Le passage de Crespo à Banfield s’est mal passé, tout comme un précédent passage à Modène en Serie B italienne, mais au début de l’année 2020, l’ancien attaquant est de retour dans l’ombre de Defensa y Justicia, un modeste club de la banlieue de Buenos Aires. Là, il a enfin pu montrer le type de football qu’il souhaite voir pratiquer par ses équipes.

Defensa y Justicia avait déjà connu le succès avec un modèle de coaching progressif ces dernières années, notamment sous la direction d’Ariel Holan puis de Sébastien Beccacece.
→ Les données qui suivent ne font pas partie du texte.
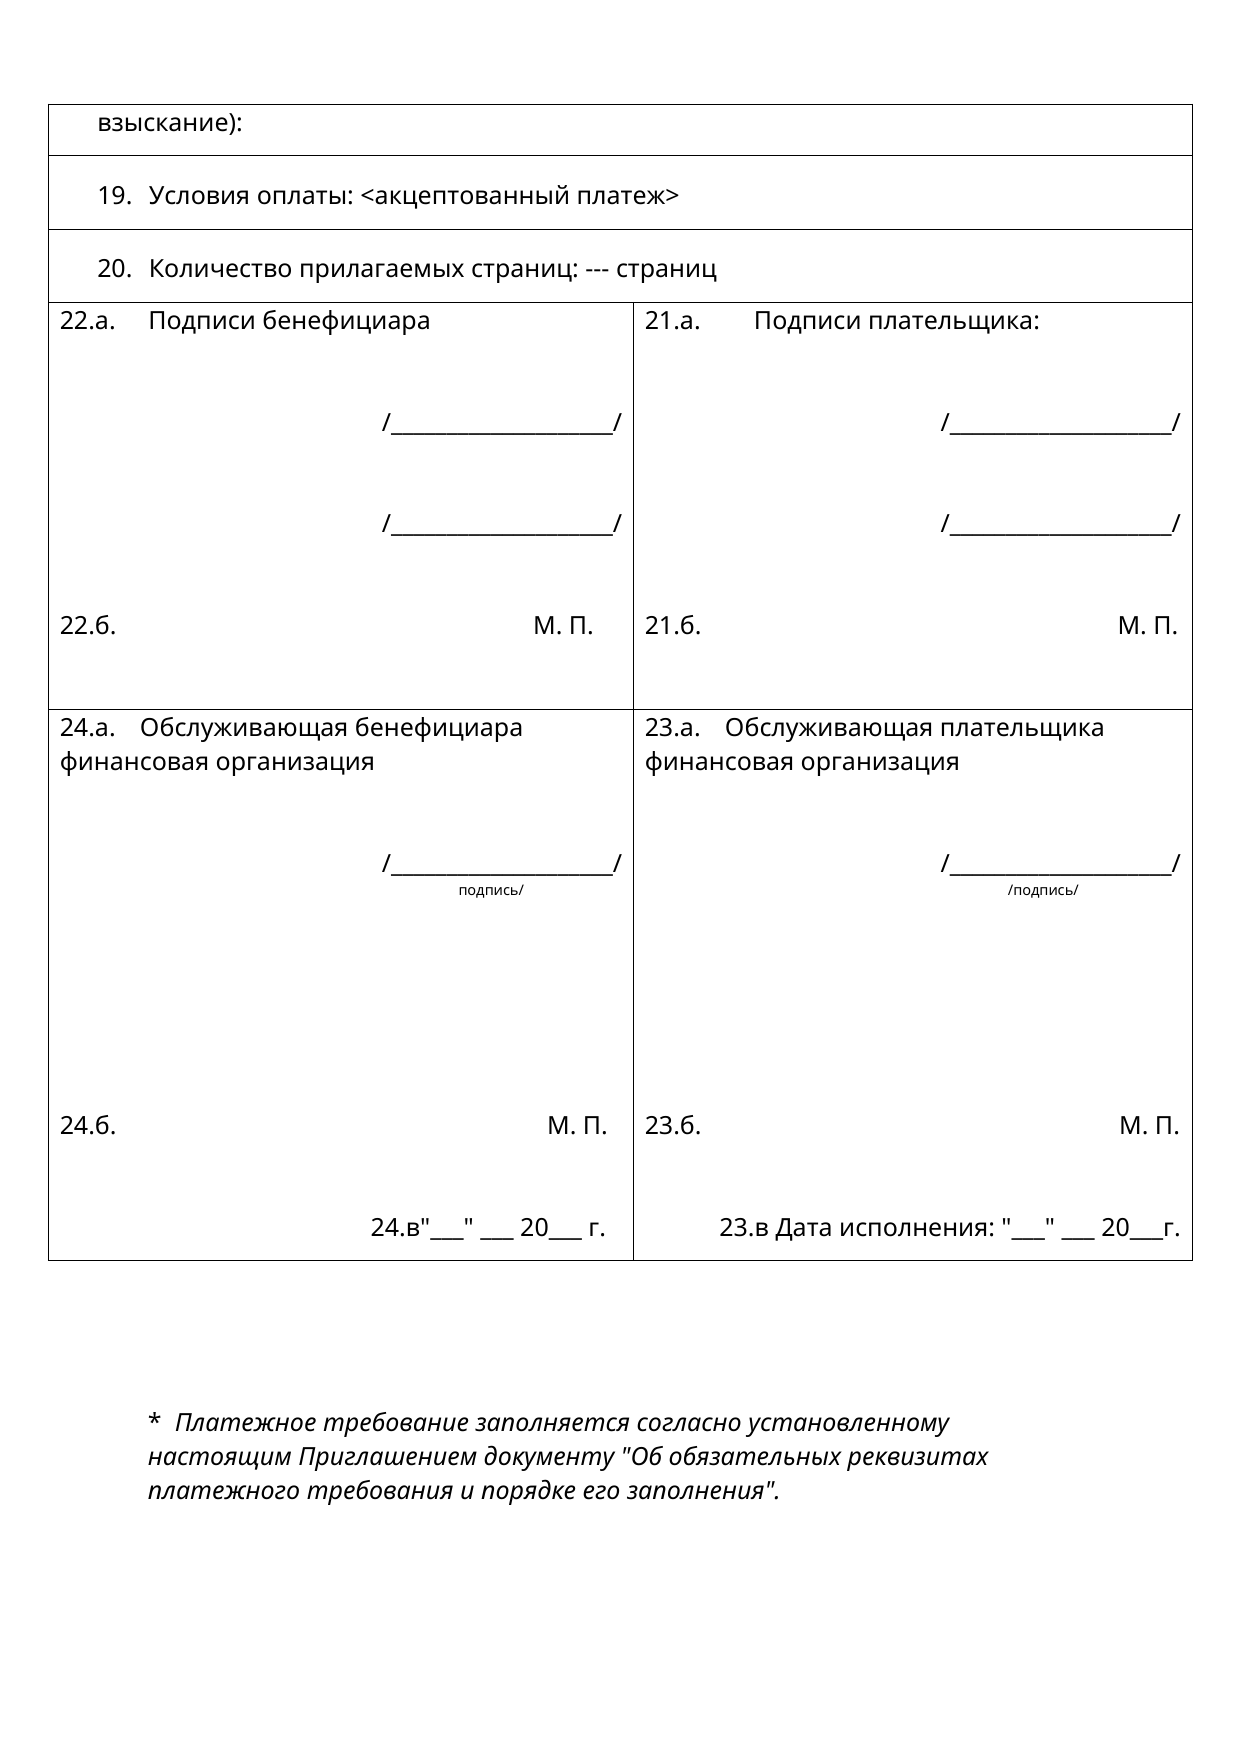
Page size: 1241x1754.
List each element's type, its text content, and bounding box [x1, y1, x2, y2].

table_cell 23.а. Обслуживающая плательщика финансовая организация /____________________/ /подпись/ [634, 710, 1192, 1032]
table_cell 22.а. Подписи бенефициара /____________________/ /____________________/ 22.б. М. П. [49, 303, 633, 709]
text * Платежное требование заполняется согласно установленному настоящим Приглашением документу "Об обязательных реквизитах платежного требования и порядке его заполнения". [148, 1405, 1092, 1507]
table_cell 24.а. Обслуживающая бенефициара финансовая организация /____________________/ подпись/ [49, 710, 633, 1032]
table_cell 24.б. М. П. 24.в"___" ___ 20___ г. [49, 1032, 633, 1260]
table_cell 19. Условия оплаты: <акцептованный платеж> [49, 156, 1192, 228]
table_cell 21.а. Подписи плательщика: /____________________/ /____________________/ 21.б. М. П. [634, 303, 1192, 709]
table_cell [49, 105, 1192, 155]
table_cell 20. Количество прилагаемых страниц: --- страниц [49, 230, 1192, 302]
table_cell 23.б. М. П. 23.в Дата исполнения: "___" ___ 20___г. [634, 1032, 1192, 1260]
Dans sa quête pour inculquer un style de football incisif et offensif, Crespo se mettait en place dans un environnement réceptif.

Pourtant, son travail a été remarquable. Defensa a terminé la saison dernière en grande forme et, après avoir terminé troisième de son groupe de la Copa Libertadores, il s’est incliné dans la Copa Sudamericana, l’équivalent sud-américain de l’Europa League.

C’est dans cette dernière compétition que l’équipe de Crespo a vraiment brillé et, samedi, elle affrontera son homologue de Buenos Aires, Lanus, en finale, la première décision continentale de l’histoire du club.

Sur le chemin, ils ont été très impressionnants. Après avoir battu le Sportivo Luqueno du Paraguay en huitième de finale et le Brésilien Vasco da Gama en huitième de finale, le Defensa a rencontré Bahia en quart de finale.

Au match aller, ils se sont rendus au Brésil et ont remporté une célèbre victoire 3-2 grâce à deux buts inscrits en première mi-temps par leur joueur vedette Braian Romero. Et au retour, après avoir survécu à la pression de Bahia en début de seconde période, Romero a de nouveau inscrit un but pour mettre le match à égalité.

Le côté Defensa de Crespo est plein d’intensité et de verve, pressant l’opposition de haut en bas. Lorsqu’ils récupèrent le ballon, ils jouent avec des échanges de position très bien définis et des séquences de passes en première touche qui ont un peu le Bielsista Les programmes de formation sont des programmes d’apprentissage qui ont été conçus pour les enfants et les adolescents et qui sont clairement le résultat d’une répétition sans fin sur le terrain.

Lorsque les coups sont joués, ils sont brillants à regarder, Defensa déchirant l’opposition avec une facilité captivante. Et après avoir fait match nul 0-0 en demi-finale aller avec Coquimbo Unido, ils ont de nouveau fait preuve d’une grande habileté au match retour à la maison.

Après avoir pris du retard, Defensa a marqué quatre magnifiques buts d’équipe avant la mi-temps. Chaque mouvement a parfaitement démontré ce que Crespo essaie de réaliser, et le meilleur d’entre eux a été sauvé jusqu’au bout, Romero appliquant la touche finale pour son coup du chapeau.

Samedi, cependant, le test sera plus sévère. Lanus a battu les géants sud-américains Sao Paulo, Independiente et Velez Sarsfield en route vers la finale et est capable de pratiquer lui-même un beau football, avec des jeunes internationaux comme Pedro de la Vega et Tomas Belmonte qui constituent une réelle menace.

Mais Crespo espère que ses joueurs de Defensa y Justicia croiront suffisamment au plan A pour les faire franchir la ligne. Ils n’ont aucune raison de s’écarter du style qui les a menés jusqu’ici, tant qu’il n’a rien dit pour briser leur confiance.